Foundations of Modern Science

Science 1650-1750

Pierre de Fermat (1601-1665) was a French jurist who did mathematics in his spare time contributing to probability and number theory

Blaise Pascal (1623 – 1662) was a French mathematician who designed and built the first mechanical calculator and also set the foundations of probability theory and projective geometry (used in modern computer graphics)

The English genius Isaac Newton (1642-1726) set the foundations of modern science by providing the laws of motion and universal gravitation that not only explained the Kepler's laws but also several other astronomical observations. His theory stayed unchallenged until Einstein's theory of relativity, 300 years later. For objects moving well below the speed of light, Einstein's theory reduces to Newton's. Therefore all engineering design is based on Newton's theory.

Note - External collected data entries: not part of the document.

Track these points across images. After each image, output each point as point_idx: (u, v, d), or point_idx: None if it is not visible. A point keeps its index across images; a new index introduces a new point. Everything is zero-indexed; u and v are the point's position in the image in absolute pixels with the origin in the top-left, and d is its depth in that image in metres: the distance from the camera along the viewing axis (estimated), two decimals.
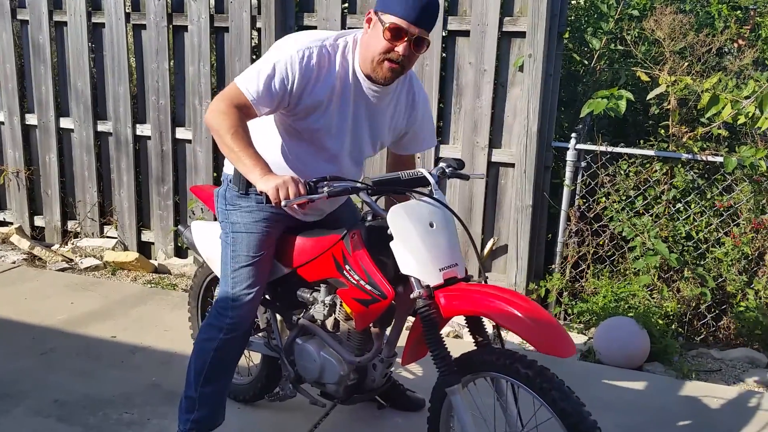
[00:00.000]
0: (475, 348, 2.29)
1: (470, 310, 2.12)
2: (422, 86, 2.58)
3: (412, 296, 2.18)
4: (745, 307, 3.80)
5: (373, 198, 2.29)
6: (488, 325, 2.30)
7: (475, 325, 2.29)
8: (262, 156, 2.21)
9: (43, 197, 5.32)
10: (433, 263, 2.17)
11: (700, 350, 3.86)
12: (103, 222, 5.23)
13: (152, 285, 4.68)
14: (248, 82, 2.24)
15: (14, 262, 4.90)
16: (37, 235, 5.43)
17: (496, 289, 2.14)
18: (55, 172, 5.23)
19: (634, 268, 3.97)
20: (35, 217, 5.41)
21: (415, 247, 2.17)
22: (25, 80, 5.25)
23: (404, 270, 2.20)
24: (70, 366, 3.47)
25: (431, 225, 2.20)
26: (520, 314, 2.01)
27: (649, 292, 3.96)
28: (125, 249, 5.10)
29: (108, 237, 5.21)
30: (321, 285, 2.54)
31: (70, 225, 5.30)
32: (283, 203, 2.08)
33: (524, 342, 3.76)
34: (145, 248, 5.16)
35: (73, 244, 5.18)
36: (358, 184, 2.22)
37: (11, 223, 5.43)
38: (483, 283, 2.23)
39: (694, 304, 3.94)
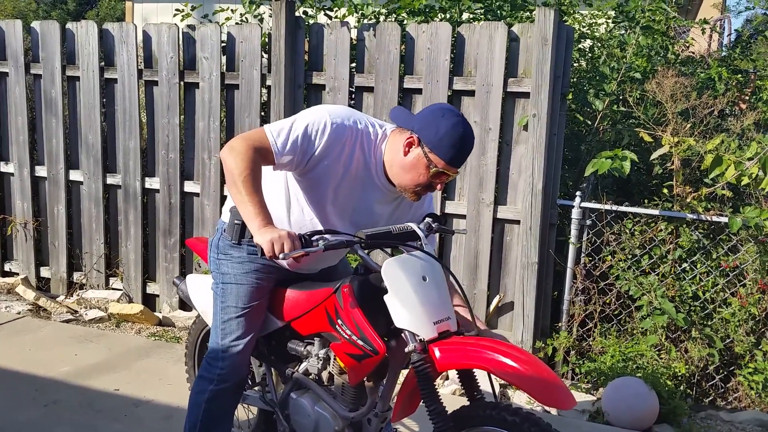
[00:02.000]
0: (469, 403, 2.30)
1: (466, 363, 2.12)
2: None
3: (406, 350, 2.18)
4: (754, 369, 3.77)
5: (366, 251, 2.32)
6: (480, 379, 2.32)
7: (467, 379, 2.31)
8: (267, 206, 2.24)
9: (50, 248, 5.34)
10: (427, 317, 2.19)
11: (709, 412, 3.82)
12: (109, 274, 5.23)
13: (156, 338, 4.67)
14: (278, 132, 2.28)
15: (19, 313, 4.89)
16: (43, 286, 5.43)
17: (491, 341, 2.14)
18: (63, 223, 5.26)
19: (642, 328, 3.96)
20: (41, 268, 5.42)
21: (410, 300, 2.19)
22: (36, 133, 5.33)
23: (398, 324, 2.21)
24: (73, 419, 3.44)
25: (424, 278, 2.24)
26: (518, 366, 2.03)
27: (657, 353, 3.94)
28: (130, 301, 5.10)
29: (113, 289, 5.21)
30: (315, 338, 2.54)
31: (76, 276, 5.30)
32: (280, 257, 2.10)
33: (532, 401, 3.73)
34: (150, 300, 5.15)
35: (78, 295, 5.18)
36: (353, 238, 2.25)
37: (17, 274, 5.44)
38: (476, 335, 2.25)
39: (702, 365, 3.91)
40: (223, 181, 4.79)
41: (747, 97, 5.62)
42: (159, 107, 4.91)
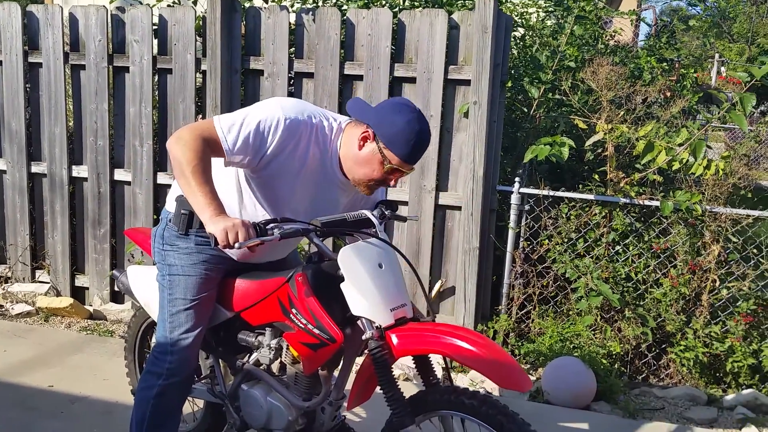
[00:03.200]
0: (425, 388, 2.32)
1: (424, 349, 2.13)
2: None
3: (363, 337, 2.18)
4: (685, 347, 3.93)
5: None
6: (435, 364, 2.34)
7: (423, 365, 2.32)
8: (218, 196, 2.19)
9: None
10: (384, 304, 2.19)
11: (643, 389, 3.97)
12: (36, 266, 5.02)
13: (88, 332, 4.50)
14: (228, 128, 2.22)
15: None
16: None
17: (448, 326, 2.17)
18: None
19: (578, 309, 4.07)
20: None
21: (366, 288, 2.19)
22: None
23: (355, 311, 2.20)
24: (7, 417, 3.30)
25: (380, 265, 2.24)
26: (476, 350, 2.05)
27: (592, 332, 4.06)
28: (58, 294, 4.91)
29: (40, 282, 5.00)
30: (266, 328, 2.50)
31: (0, 269, 5.06)
32: (236, 246, 2.06)
33: (475, 382, 3.79)
34: (79, 293, 4.97)
35: (3, 289, 4.94)
36: (308, 226, 2.23)
37: None
38: (432, 321, 2.27)
39: (635, 344, 4.06)
40: (156, 169, 4.67)
41: (672, 85, 5.83)
42: (87, 92, 4.72)
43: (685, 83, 5.79)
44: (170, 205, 2.55)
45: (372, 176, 2.30)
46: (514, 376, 2.07)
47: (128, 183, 4.76)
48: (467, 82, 4.10)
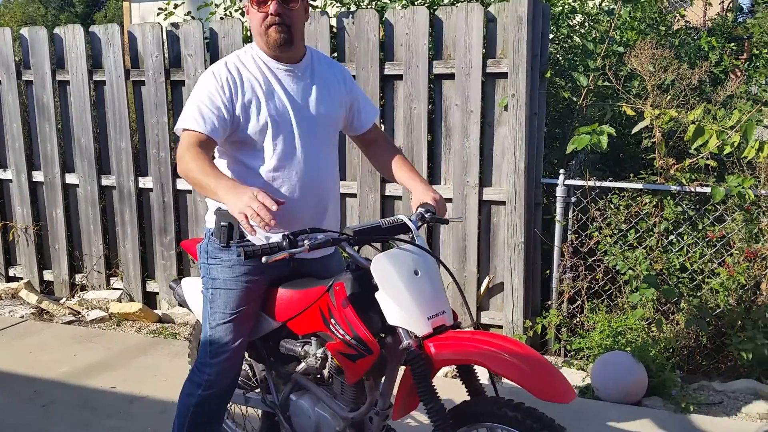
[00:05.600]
0: (469, 398, 2.23)
1: (462, 358, 2.05)
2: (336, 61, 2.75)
3: (401, 347, 2.11)
4: (745, 338, 3.75)
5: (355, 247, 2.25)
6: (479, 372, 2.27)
7: (466, 374, 2.23)
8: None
9: (51, 252, 5.43)
10: (420, 312, 2.11)
11: (702, 383, 3.81)
12: (109, 274, 5.31)
13: (155, 335, 4.73)
14: (192, 118, 2.33)
15: (22, 317, 4.99)
16: (45, 289, 5.52)
17: (488, 335, 2.07)
18: (62, 226, 5.34)
19: (631, 302, 3.94)
20: (44, 272, 5.51)
21: (401, 296, 2.11)
22: (31, 138, 5.40)
23: (391, 321, 2.13)
24: (69, 417, 3.51)
25: (416, 273, 2.16)
26: (514, 360, 1.95)
27: (647, 326, 3.92)
28: (131, 300, 5.18)
29: (114, 288, 5.29)
30: (311, 338, 2.46)
31: (78, 278, 5.39)
32: (263, 260, 2.05)
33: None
34: (151, 298, 5.23)
35: (80, 296, 5.26)
36: (340, 235, 2.19)
37: (22, 278, 5.53)
38: (474, 329, 2.17)
39: (693, 336, 3.89)
40: None
41: (741, 66, 5.54)
42: (147, 107, 4.95)
43: (757, 63, 5.48)
44: (210, 222, 2.58)
45: (256, 22, 2.37)
46: (555, 386, 1.94)
47: (189, 192, 4.96)
48: (506, 75, 4.05)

Newton built the first reflecting telescope and made several contributions to optics.

Newton also invented calculus, independently of the German mathematician Gottfried Leibniz (1646 –1716). Leibniz improved Pascal's calculator and he designed the first mass produced mechanical calculator. He also refined the binary number system that eventually because the foundation of digital computers.

.In short the analytical tools for the Western technological developments were all in place by 1750.

Why was China left behind?

Instead of trying to answer that question I want to take a look of mathematics and science in the west going back 2000 years. It seems that starting with the Egyptians and Babylonians people of around the eastern Mediterranean were curious about nature. Greek speaking scholars made a lot of progress until circa 400 when the heavy hand of the church put a brake. When for a few centuries Islam was liberal, Arab speaking scholars resumed the progress. When the grip of the church was loosened in the 12th century progress resumed from where it had stopped, hence the rush to the old Greek and Latin manuscripts and the Arabic translations.

Max Weber (Ferguson, p. 27) states that Confucians sought rational adjustment to the world while westerners sought rational mastery of the world. Ferguson disputes that view but I think Weber did not go far enough. Chinese thinkers focused on human well being without being bothered by useless knowledge. The westerners pursued useless knowledge.

Aristotle (384–322 BCE) gave detailed arguments why the earth is a sphere, including the shape of its shadow during a lunar eclipse and that travelers going south see southern constellations rise higher above the horizon.

Eratosthenes of Alexandria (276–194 BCE) used trigonometry to estimate the circumference of the earth. His result was roughly 10% accurate.

The idea of a spherical earth spread to India (circa 500 CE) and from there to China.

Aristarchus of Samos (circa 310-230 BCE, a bit later than Epicurus) proposed the heliocentric system and placed the planets in their proper order from the sun. Eventually his ideas lost to the geocentric system of Ptolemy (90-168 CE) that used a very complex model (epicycloids) to reconcile astronomical data with the idea that the sun and planets rotate around the earth. However mentions of Aristarchus ideas survived in manuscripts and were picked by Copernicus 1700 years later.

There are few classic Chinese writings dealing with these topics. A poem by Qu Yuan (343-278 BCE) asks cosmic questions but it does not deal with answers. Chinese astronomy “took off” during the Tang dynasty (618-907 CE) and relied on Indian astronomers who moved to China.

Archimedes (circa 250 BCE) proved using rigorous mathematics that
223/71 < pi <22/7 or 3.1408 < pi < 3.1429 (true value 3.14159).

In China, the scholar Zhang Heng (78-139 CE) stated that pi was the square root of 10 or 3.16. He also wrote "The sky is like a hen's egg and is as round as a crossbow pellet. The Earth is like the yolk of the egg, lying alone at the center. The sky is large and the Earth is small." Source:
That is the closest we have of Chinese knowledge that earth is a sphere. Clearly it is a geocentric, not a heliocentric system.